Le Bas, Praça da Patriarcal après le tremblement
de terre de 1755, in Recueil des plus belles ruines de Lisbonne,
Paris, 1757 |
Uma enciclopédia americana de 1831 descreve
o terremoto com palavras eloqüentes: "O terror de povo
estava além de qualquer descrição. Ninguém
chorou; o sofrimento estava além das lágrimas. O povo
corria em todas as direções, delirante de horror e
assombro, batendo nos próprios rostos e peitos, a chorar
e a gritar: 'Misericórdia! É o fim do mundo!' As mães
esqueceram-se de suas crianças, e corriam carregando crucifixos.
Infelizmente, muita gente correu às igrejas para pedir proteção,
mas era em vão que se expunha o sacramento: imagens, sacerdotes,
e as pessoas foram enterrados em uma ruína comum."
Como decorrência do terremoto, do maremoto
e dos incêndios, morreram em Portugal aproximadamente 60 mil
pessoas, um terço delas apenas em Lisboa, onde cenas terríveis
se repetiam por toda parte.

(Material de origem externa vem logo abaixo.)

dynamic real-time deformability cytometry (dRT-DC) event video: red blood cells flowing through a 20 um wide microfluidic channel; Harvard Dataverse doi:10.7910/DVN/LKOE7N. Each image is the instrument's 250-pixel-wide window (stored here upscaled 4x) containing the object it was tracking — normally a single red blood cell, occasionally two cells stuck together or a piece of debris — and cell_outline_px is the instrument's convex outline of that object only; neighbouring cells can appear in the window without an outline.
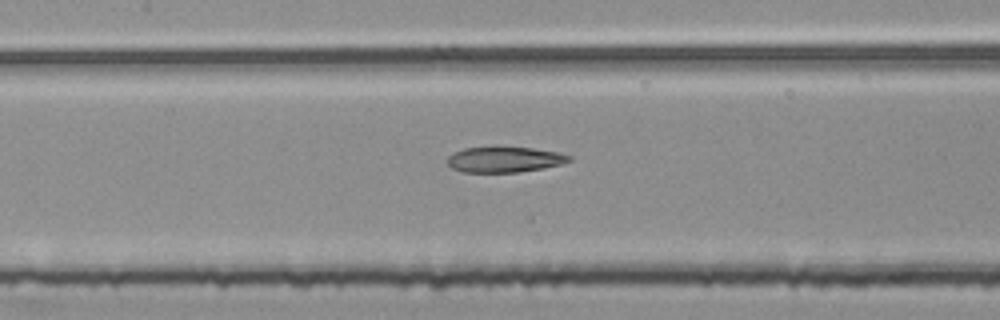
{"species": "common noctule bat (a hibernating species)", "species_latin": "Nyctalus noctula", "temperature_condition": "room temperature", "stored_images_in_passage": 36, "segment_of_instrument_passage": [2, 2], "camera_frame_rate_fps": 3000, "um_per_image_px": 0.085, "animal": {"sex": "female", "body_mass_g": 25.1}, "frame": {"image": 1, "passage_image": 25, "time_ms": 8.0, "image_size_px": [1000, 320], "cell_outline_px": [[572, 160], [560, 164], [544, 168], [516, 172], [464, 172], [452, 168], [448, 164], [448, 156], [452, 152], [464, 148], [532, 148], [560, 152], [572, 156]], "centroid_in_image_um": [42.9, 13.56], "position_along_channel_um": 164.5, "area_um2": 17.92}}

A cidade tinha um novo cais todo revestido
de mármore, obra suntuosa e cara. Muitos lisboetas que sobreviveram
ao primeiro choque, crendo que estariam mais seguros em campo aberto,
correram para o novo cais, onde pensavam escapar dos desabamentos
e das chamas. Todavia, repentinamente o cais afundou no mar e as
fendas abertas no chão tragaram toda a multidão ali
refugiada. Nenhum corpo jamais voltou à superfície.
Tsunamis varreram toda a região em torno,
atingindo as áreas costeiras da França e matando 10
mil pessoas no litoral do Marrocos. Ondas de terremotos e tsunamis
se espraiaram por regiões longínquas, a ponto de se
fazerem sentir na Groenlândia e nas ilhas do Caribe. Ondas
gigantescas provocaram destruição em praias espanholas
e no porto de Cádis. O terremoto destruiu também uma
parte considerável de Argel, no norte da África, e
foi sentido na Noruega e na Suécia, sem falar na Ilha da
Madeira e nos Açores, em pleno Atlântico.
O mapa do terremoto de Lisboa mostra Plutão,
planeta significador de fenômenos coletivos acima do controle
humano e de perdas repentinas, colado ao Ascendente, em Sagitário.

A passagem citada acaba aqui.